Ms Truman said she learnt from an early age to mimic birdsong and other sounds.
"I was quite highly tuned to the sounds around me and prone to mimicry. This ranged from the sounds of birds, opera singers from my father's records and a favourite squeaky toy. I worked at a convincing rendition of this last sound particularly, and soon found, as the last child in a large family, performing this sound on request guaranteed peals of laughter and a relaxing of sometimes icy tensions.
"I became fascinated with all the voice was capable of."
The Sydney Morning Herald critic John Shand called her music "enthralling ... she can sound like a smashing crystal, a fountain playing, or a flock of birds."
The Blue Mountains City of the Arts grants allocate $50,000 per year.

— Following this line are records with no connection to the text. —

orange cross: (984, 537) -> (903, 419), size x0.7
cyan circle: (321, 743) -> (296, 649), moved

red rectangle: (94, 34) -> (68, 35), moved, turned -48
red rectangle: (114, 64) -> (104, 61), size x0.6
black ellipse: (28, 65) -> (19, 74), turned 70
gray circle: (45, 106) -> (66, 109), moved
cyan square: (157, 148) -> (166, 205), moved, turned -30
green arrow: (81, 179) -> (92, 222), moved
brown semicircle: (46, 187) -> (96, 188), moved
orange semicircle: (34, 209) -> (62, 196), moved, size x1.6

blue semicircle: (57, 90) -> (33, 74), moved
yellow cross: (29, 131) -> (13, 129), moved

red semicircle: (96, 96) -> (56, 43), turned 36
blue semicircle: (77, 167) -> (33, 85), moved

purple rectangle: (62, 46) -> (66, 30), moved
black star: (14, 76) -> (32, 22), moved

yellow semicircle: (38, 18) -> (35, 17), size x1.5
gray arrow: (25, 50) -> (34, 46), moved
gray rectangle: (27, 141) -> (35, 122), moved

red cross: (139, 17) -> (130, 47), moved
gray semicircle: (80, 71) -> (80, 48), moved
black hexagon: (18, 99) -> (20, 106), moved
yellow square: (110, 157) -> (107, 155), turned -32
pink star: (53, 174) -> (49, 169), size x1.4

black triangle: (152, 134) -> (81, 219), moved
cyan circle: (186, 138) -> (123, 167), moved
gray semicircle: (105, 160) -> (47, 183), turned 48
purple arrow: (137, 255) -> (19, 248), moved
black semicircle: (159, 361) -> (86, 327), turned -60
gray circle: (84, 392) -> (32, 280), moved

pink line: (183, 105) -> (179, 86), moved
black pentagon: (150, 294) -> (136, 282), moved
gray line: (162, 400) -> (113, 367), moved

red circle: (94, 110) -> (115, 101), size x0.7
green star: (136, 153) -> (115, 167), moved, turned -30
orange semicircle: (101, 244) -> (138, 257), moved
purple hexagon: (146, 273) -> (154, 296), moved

Council is trustee, but funding is decided by the Trust Advisory Committee.
The four other artists who receive $10,000 funding include:
- Linda Swinfield who is researching the role of motherhood as an artist in residence at the Woodford Academy and will utilise the academy archive and historic objects on site;
- Kalani Gacon for a youth mentoring film project with Katoomba High;
- Margaret Davis for her work on the Look Out/Look Out production, which will cover a week's rehearsal of the script, culminating in a work-in-progress showing before the final stage of rehearsals and performance; and
- Chris Caines, for his quad sound performance with projections of the Inn at Twenty Mile Hollow (Woodford Academy).
Twenty seven applicants applied in 2022 for the grant. The grants program increases opportunities for local artists and art workers and its role is to encourage arts innovation, strengthen the local arts sector and engage with the community and visitors.
Ms Truman teaches voice and piano at Abbey Street Studios in Leura.